#### Exercise aim:
Working from the entries below, tally each line that holds "right". Give the tally and nothing else.

#### Material for this task:
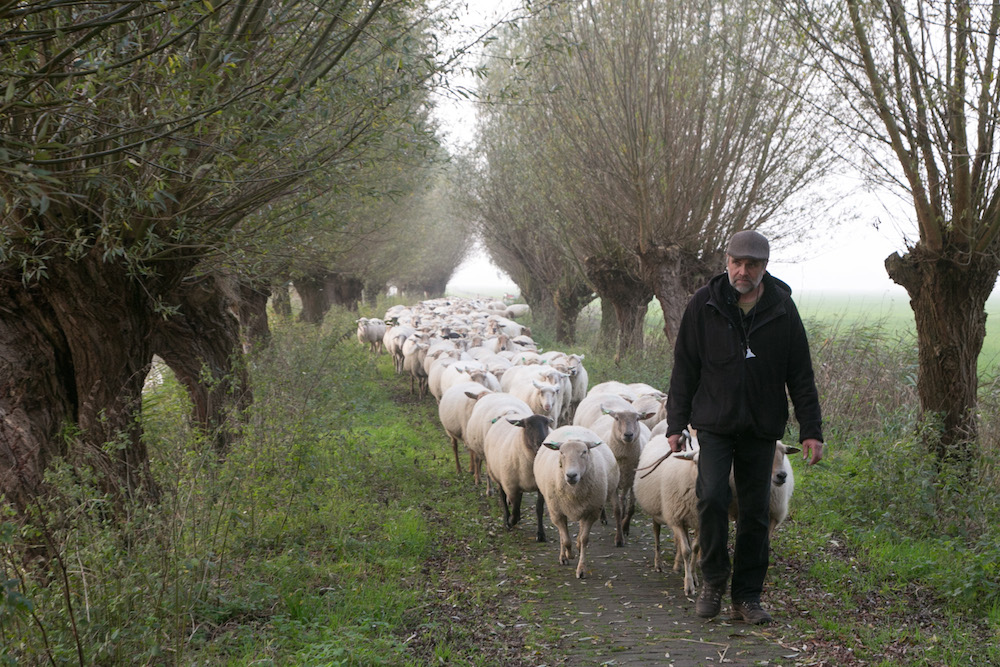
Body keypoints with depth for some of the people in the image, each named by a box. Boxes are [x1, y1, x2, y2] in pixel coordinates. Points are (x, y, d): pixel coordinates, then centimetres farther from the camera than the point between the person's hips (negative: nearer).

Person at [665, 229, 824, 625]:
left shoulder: (782, 309, 2)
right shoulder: (704, 305, -1)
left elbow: (800, 376, 6)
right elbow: (685, 368, 4)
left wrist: (810, 430, 2)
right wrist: (676, 423, 1)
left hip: (761, 429, 2)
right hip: (714, 424, -1)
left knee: (755, 511, 4)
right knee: (712, 496, -18)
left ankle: (747, 596, 16)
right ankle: (713, 578, 5)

#### Result of the exercise:
6